Albrion kept silent, closed his eyes searching for the answer lying in his beating heart. He inhaled the air void of cold and warmth, focusing not on what he may lose in the coming days, weeks, months, years. But what he shall gain, the smiles he saw lost in the futures shown, when he knelt and offered anything to avoid what was to come by the slaying of the Night. The doom which shown him greater terror than death, then the horrors which lurk in the farthest realms, or in the waves of the lone ocean below.
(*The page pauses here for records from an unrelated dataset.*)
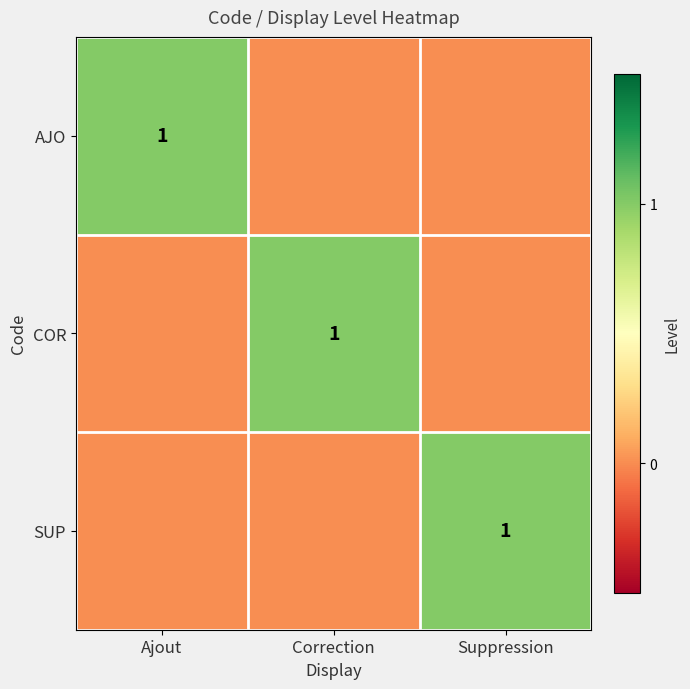

The SUP series shows 1 at Suppression. True or false?

True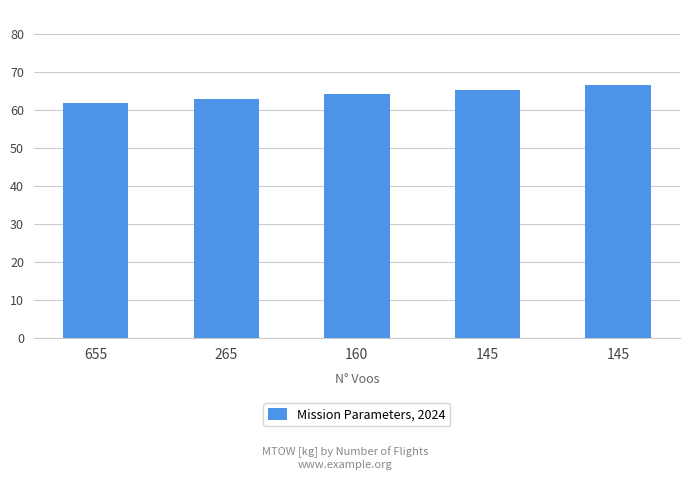

How many distinct data groups are displayed?

1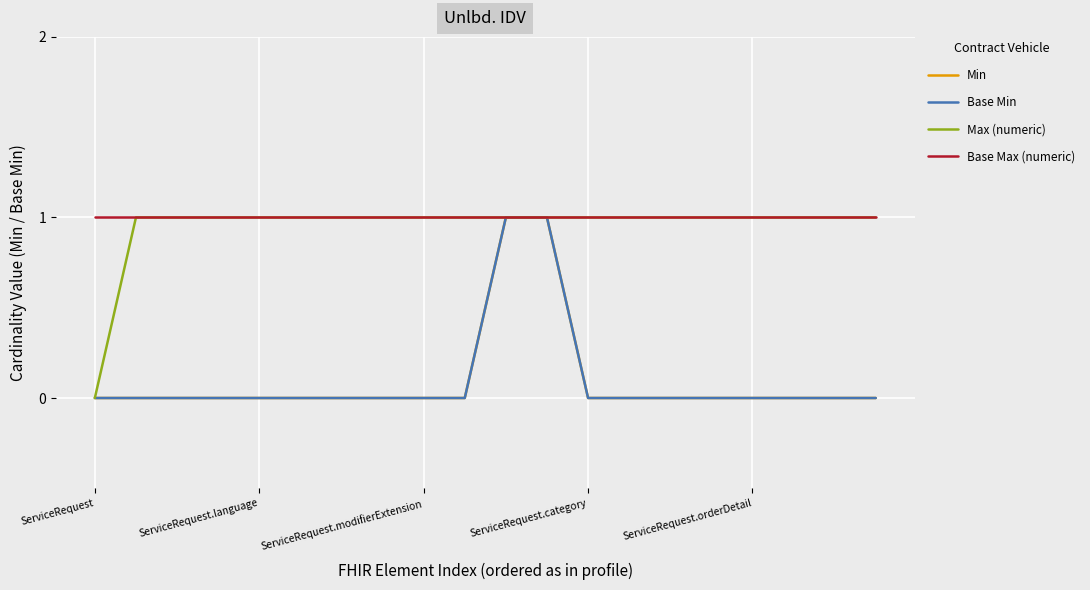

What is the label of the 11th point from the left?

10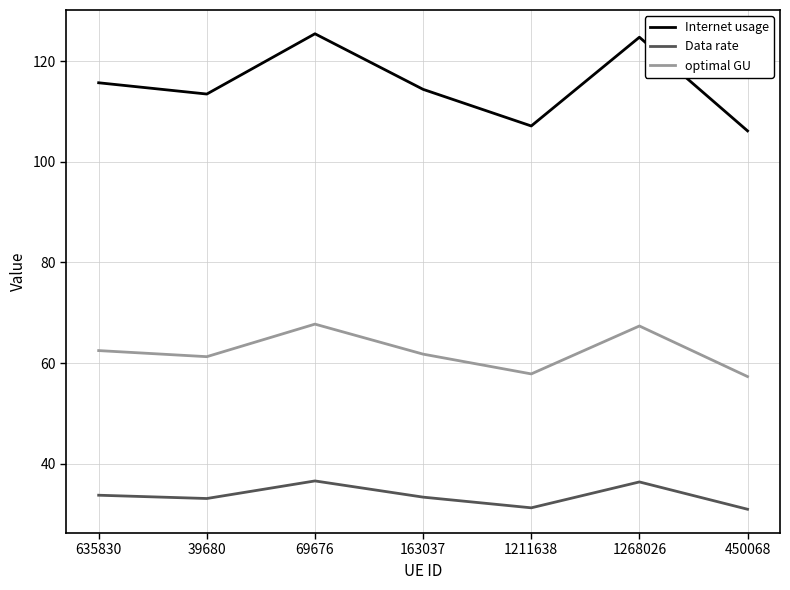

True or false: Data rate and optimal GU cross at least once.

False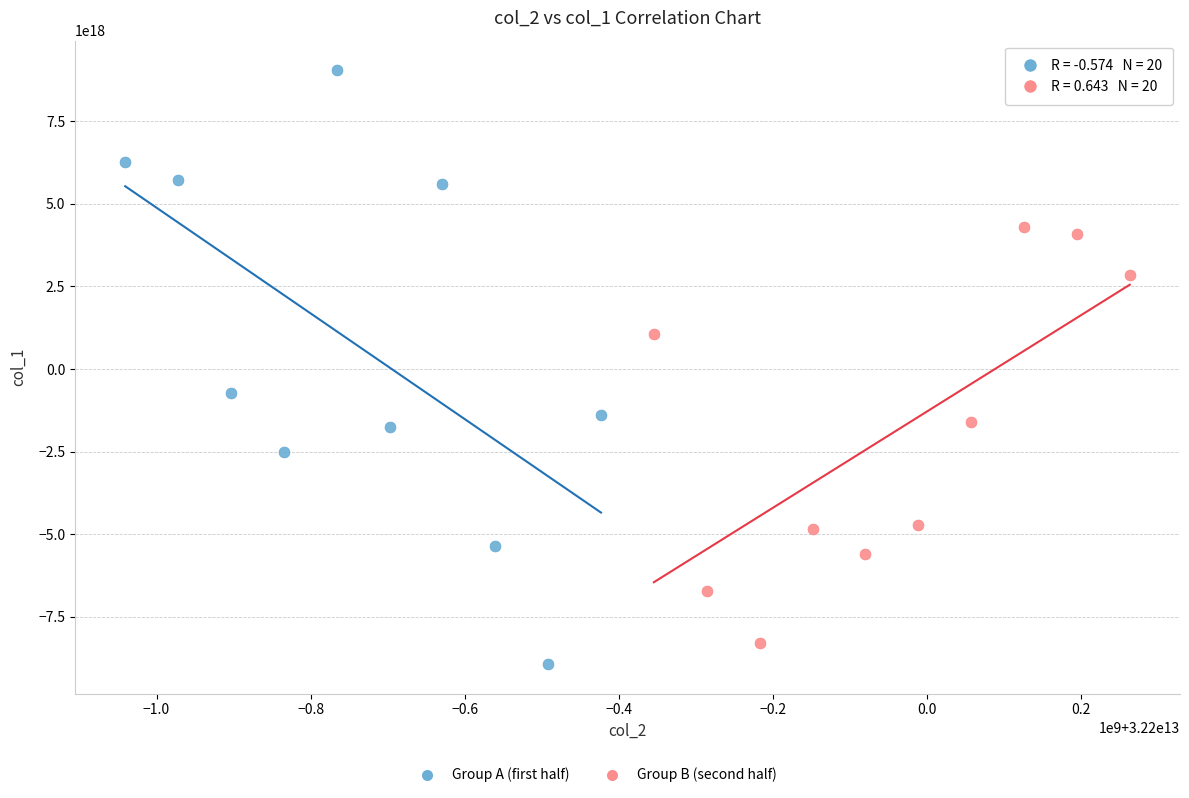

Which series reaches the minimum Y coordinate?

Group A (first half)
Then he saw those close to him again, shown in a hundred or thousand different ways that shall blossom from the New Dawn. Saw the glories that shall await him in the service of Dusk, the battles where he can be himself again, not wear a mask. He saw again Aurelithae in black, her white hair flowing in the same direction as the pouring snow, and just as white whilst some red remained. He saw the honest smile and rejoiced, found fuel in it to push through, back to reality, back to staring at the all-devouring vortex, then the glassy eyes staring awaiting.
“I am.” He answered with invigorating honesty.